Deprecations

This document outlines the Scrapy deprecation policy, how to handle deprecation warnings, and lists when various pieces of Scrapy have been removed or altered in a backward incompatible way, following their deprecation.

Deprecation policy

Scrapy features may be deprecated in any version of Scrapy.

After a Scrapy feature is deprecated in a non-bugfix release (see release number in Versioning and API Stability), that feature may be removed in any later Scrapy release.

For example, a feature of 1.0.0 deprecated in 1.1.0 may stop working in 1.2.0 or in any later version.

Deprecation warnings

When you use a deprecated feature, Scrapy issues a Python warning (see warnings).
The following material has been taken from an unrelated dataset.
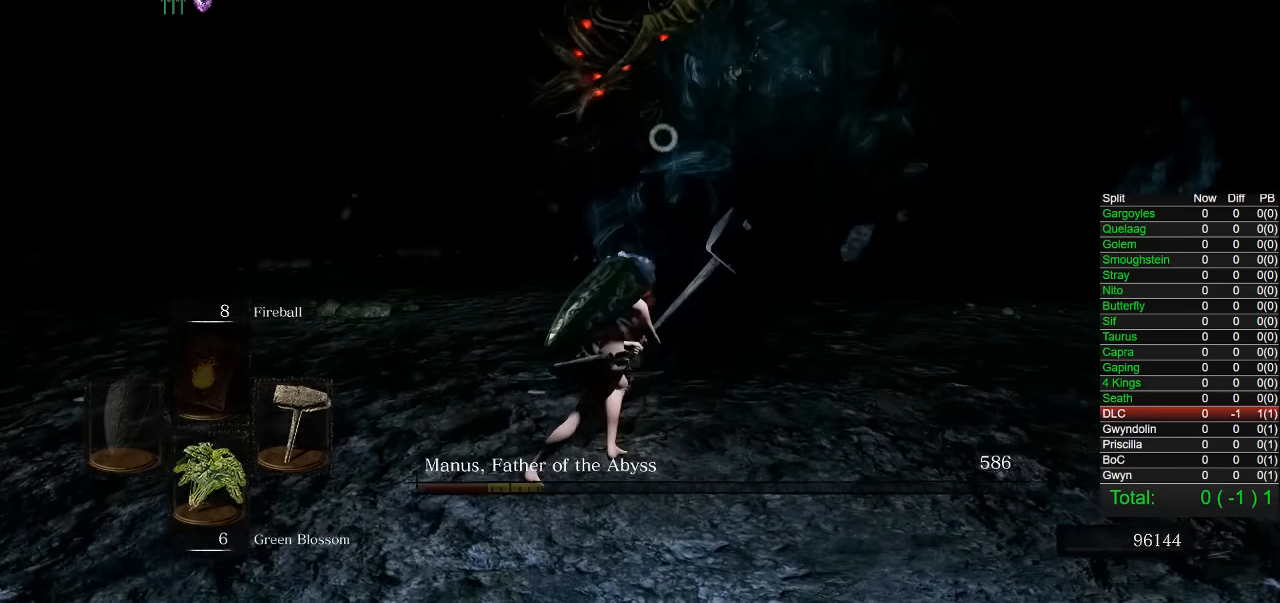
{"buttons": [], "left_stick": "left", "button_events": [[50, "L1", "up"]]}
Scrapy deprecation warnings use the following warning category:

class scrapy.exceptions.ScrapyDeprecationWarning[source]

Warning category for deprecated Scrapy features.

Unlike DeprecationWarning, warnings in this category are shown by default.

Filtering out deprecation warnings

Filtering out only Scrapy warnings is not easy due to a Python issue.

If you do not mind filtering out all warnings, not only Scrapy deprecation warnings, apply the ignore warning filter with -W or PYTHONWARNINGS. For example:

$ export PYTHONWARNINGS=ignore

Upcoming changes

The changes below will be required in a future version of Scrapy. We encourage you to apply any change that is applicable to your version of Scrapy.

Applicable since 1.4.0

Applicable since 1.3.0

  • ChunkedTransferMiddleware is removed, chunked transfers are supported by default.

Applicable since 1.1.0

  • scrapy.utils.python.isbinarytext is removed. Use scrapy.utils.python.binary_is_text instead, but mind that it returns the inverse value (isbinarytext() == not binary_is_text()).
  • In scrapy.utils.datatypes, the MultiValueDictKeyError exception and classes MultiValueDict and SiteNode are removed.
  • The previously bundled scrapy.xlib.pydispatch library is replaced by pydispatcher.

Applicable since 1.0.0

  • The following classes are removed in favor of LinkExtractor:

    scrapy.linkextractors.htmlparser.HtmlParserLinkExtractor
    scrapy.contrib.linkextractors.sgml.BaseSgmlLinkExtractor
    scrapy.contrib.linkextractors.sgml.SgmlLinkExtractor
    
  • The scrapy.crawler.Crawler.spiders is removed, use CrawlerRunner.spider_loader or instantiate SpiderLoader with your settings.

1.7.0

  • 429 is part of the RETRY_HTTP_CODES setting by default.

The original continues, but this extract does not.